Het Klaprooselfje

"De andere bloemenkinderen hebben een heerlijke geur of ze bloeien dagen achter elkaar of ze hebben verschillende kleuren, maar wat heb ik?" klaagde het klaprooselfje. "Ik ben alleen maar rood, verder niets. Ik geur helemaal niet en ik bloei maar één dag. Eigenlijk ben ik maar een heel gewone bloem." Ze vond zichzelf zo zielig dat ze niet eens zag hoe mooi alles om haar heen er uitzag. Dat was heel erg jammer en dat vond de eendagsvlieg ook. Daarom ging hij vlak voor haar neus zitten en zei:
"Wat kijk je somber. Op zo'n heerlijke zomerdag hoor je te stralen." "Ach," zuchtte het elfje, "ik wou dat ik een roos of een viooltje of een prachtige grote zonnebloem was."
"Waarom wil jij dat zo graag zijn?" vroeg de vlieg. "Die hebben veel meer dan ik. Hun bloemen leven veel langer dan die van mij", antwoordde het elfje. "Dat is zo, maar kijk eens naar mij, ik leef ook maar één dag. Maar deze dag is voor mij alles en die dag is fantastisch. Dat zal voor jouw bloemen ook zo zijn, denk je niet?" zei de vlieg terwijl hij het elfje ernstig aankeek. "Maar ik vind het voor jou ook zielig, dat jij maar één dag leeft. Wil jij dan ook niet een bijtje zijn, of een vlinder?" "O nee, mij niet gezien. Ik ben best tevreden met wat ik ben. Kijk maar naar jezelf, jij hebt toch ook genoeg om tevreden mee te zijn?" vroeg de vlieg. Verbaasd keek het elfje naar de vlieg en zei: "O ja? Wat dan?"

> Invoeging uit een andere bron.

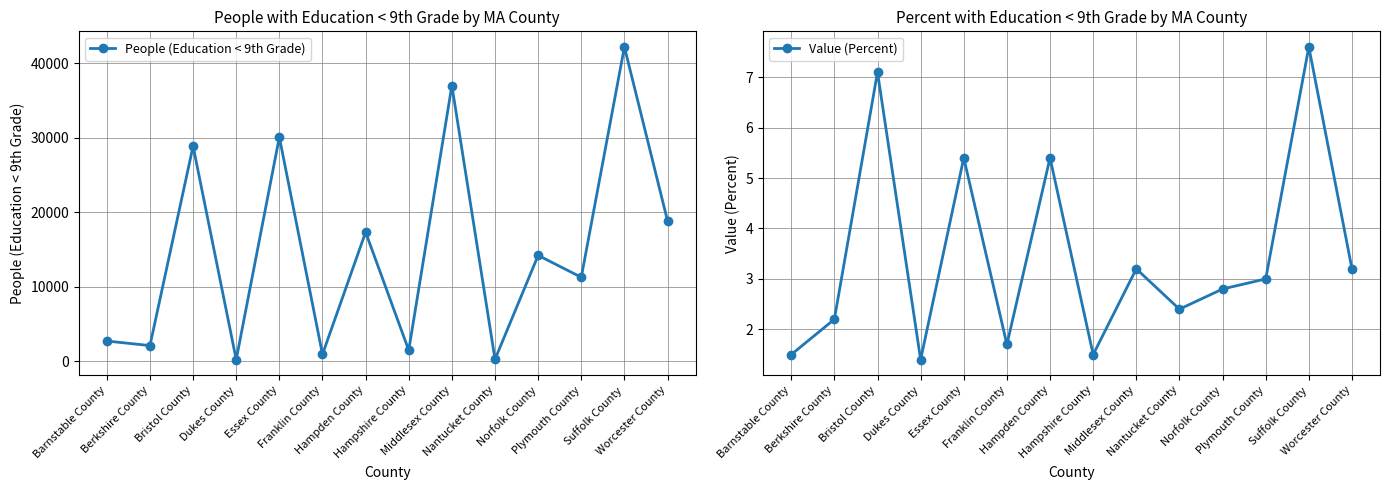

Between Suffolk County and Worcester County, which is larger?

Suffolk County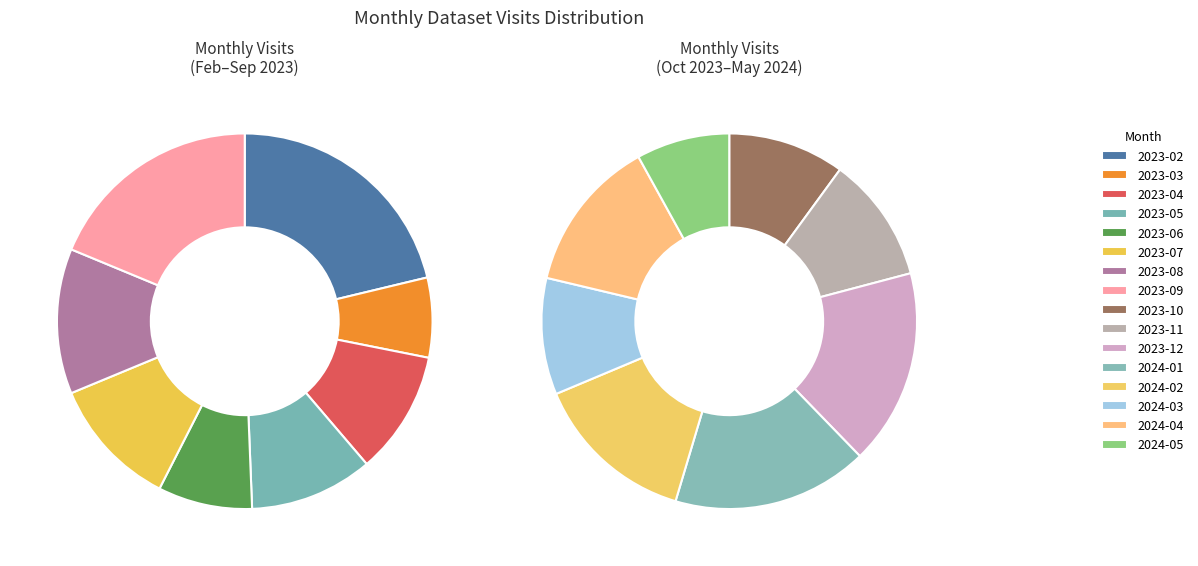

How many slices are in this pie chart?

16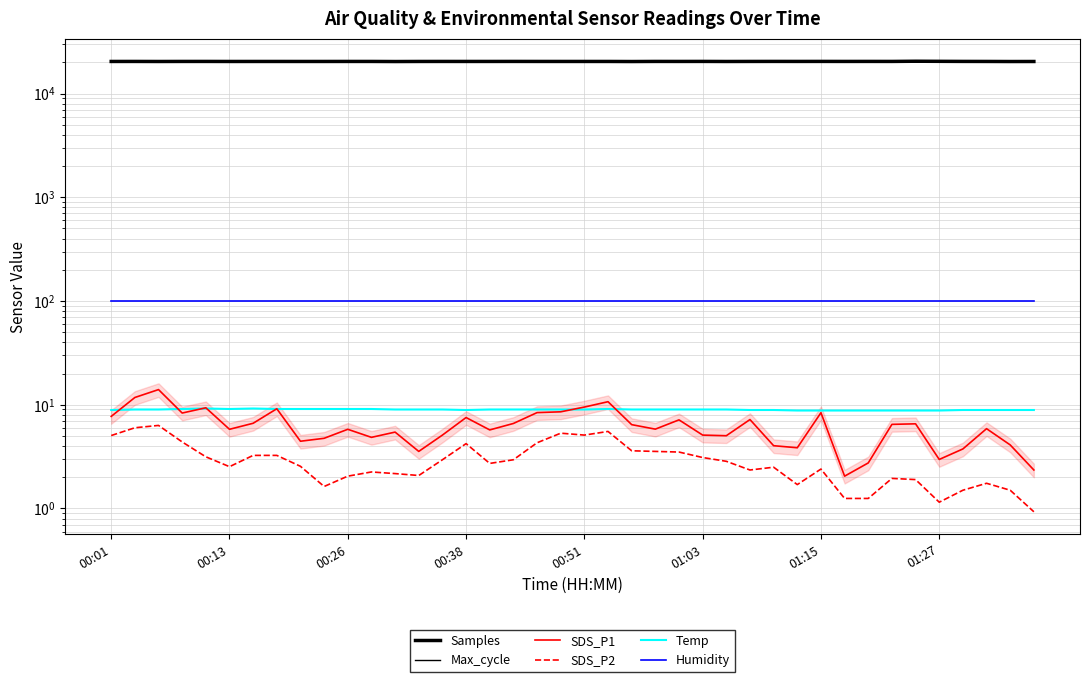

Reading left to right, transcribe all the data shown in this chart.

Samples: 20372.5	20382.2	20359.3	20382.4	20386.0	20367.1	20371.3	20373.9	20369.3	20371.4	20380.7	20380.1	20337.6	20373.0	20382.6	20374.8	20379.0	20390.1	20378.4	20375.8	20373.9	20375.1	20340.3	20388.2	20381.1	20392.3	20361.0	20383.0	20394.0	20385.6	20394.2	20384.1	20393.4	20386.2	20476.0	20432.3	20393.2	20376.5	20344.6	20359.2
Max_cycle: 20029.0	20045.0	20029.0	20476.0	20028.0	20382.0	20044.0	20111.0	20033.0	20028.0	20469.0	20029.0	20389.0	20449.0	20039.0	20474.0	20143.0	20052.0	20033.0	20397.0	20044.0	20052.0	20061.0	20041.0	20128.0	20037.0	20045.0	20037.0	20029.0	20036.0	20081.0	20040.0	20025.0	20044.0	20033.0	20028.0	20037.0	20045.0	20048.0	20474.0
SDS_P1: 7.7	11.8	14.0	8.3	9.3	5.8	6.6	9.2	4.5	4.8	5.8	4.8	5.5	3.5	5.1	7.5	5.7	6.6	8.4	8.6	9.5	10.7	6.4	5.8	7.2	5.1	5.0	7.2	4.0	3.9	8.4	2.0	2.8	6.5	6.5	3.0	3.8	5.9	4.1	2.4
SDS_P2: 5.0	6.0	6.3	4.4	3.1	2.5	3.2	3.2	2.5	1.6	2.0	2.2	2.2	2.1	3.0	4.2	2.7	3.0	4.3	5.3	5.1	5.5	3.6	3.5	3.5	3.1	2.9	2.4	2.5	1.7	2.4	1.2	1.2	1.9	1.9	1.1	1.5	1.8	1.5	0.9
Temp: 8.9	9.0	9.0	9.1	9.2	9.1	9.2	9.1	9.1	9.1	9.1	9.1	9.0	9.0	9.0	8.9	9.0	9.0	9.0	9.0	9.0	9.1	9.0	9.0	9.0	9.0	9.0	8.9	8.9	8.8	8.8	8.8	8.8	8.8	8.8	8.8	8.9	8.9	8.9	8.9
Humidity: 99.9	99.9	99.9	99.9	99.9	99.9	99.9	99.9	99.9	99.9	99.9	99.9	99.9	99.9	99.9	99.9	99.9	99.9	99.9	99.9	99.9	99.9	99.9	99.9	99.9	99.9	99.9	99.9	99.9	99.9	99.9	99.9	99.9	99.9	99.9	99.9	99.9	99.9	99.9	99.9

"De mensen vinden je maanzaadjes heel lekker. Ze maken er maanzaadbroodjes of maanzaadbolletjes mee. En er wordt olie van gemaakt. Wist je dat niet?" "Nee", zei het elfje met grote ogen. "Dus mijn bloemen zijn nuttig?" De eendagsvlieg knikte en zei: "Ja, ben je nu tevreden met jezelf?" "Ja, ik blijf zo als ik ben", riep het elfje blij, pakte een zaadbol en strooide het zwarte maanzaad om zich heen. Ze schaamde zich een beetje omdat ze zo ontevreden was geweest. Eén ding had ze nu geleerd: iedereen heeft iets waar hij trots op kan zijn.